Vivaldi - Zima
Wtedy,
patrzyła jak kobieta
wyjęta z ciepłego gniazda żeber,
która po raz pierwszy ujrzała
nagiego mężczyznę.
Wrażliwiała na czułość
wyciągniętej dłoni
i podróż ustami,
gdzie pragnienia źródłem nieskończonym.
Wiódł ścieżką rysowaną palcem
aż róża wykwitła na jej skórze
w niebie płonącym ramionami
otwierały się galaktyki
czekające na piorun.
Wchłonęła mądra cisza.
Później fascynujący głos
prosił we śnie
„nie smuć się, czekaj".
Czy nakarmią się, głodni,
za górami za lasami?
Cierpliwy Vivaldi
gra dla nich
nowe cztery pory roku.
Komentarze (8)
"Czy nakarmią się głodni za górami, za lasami"
Cierpliwość nie zna żadnej daty, ale to co ją
podtrzymuje, musi być nadzieja nagrody. wwp.
...A muzyka płynie w cztery świata strony.
"Cierpliwy Vivaldi
gra dla nich
nowe cztery pory roku." - i dlatego lubię Vivaldiego -
niech gra dla Autorki tego pięknego wiersza i
czytającego.
Dla mnie to bardzo delikatny, subtelny erotyk.
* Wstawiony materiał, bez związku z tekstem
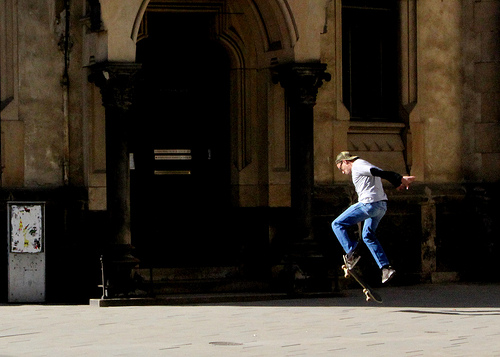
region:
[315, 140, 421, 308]
a skater is jumping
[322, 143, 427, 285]
skater wears blue jeans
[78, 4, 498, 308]
a skater in front an old building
Idę
posłuchać Vivaldiego.
Cenię sobie muzykę poważną, nawet bardzo, często jej
słucham, a Vivaldi Chopin, Strauss prym wiodą.Wiersz w
treści bardzo ciekawy,więc duży plus dla jednej z
Czterech pór roku, "Zimy" i dla wiersza.
Bardzo interesujący wiersz. No i tak to jest-do czasu
jak czytałem do pioruna to i galaktyka stała
otworem,ale jak to usłyszałem że we śnie, to jakoś
mnie ostudziło i nawet o tym piorunie na moment
zapomniałem...powodzenia
Dobry... a nawet bardzo dobry tekst..pozdrawiam
Bardzo ładny wiersz. Z unaniem daję dużego+!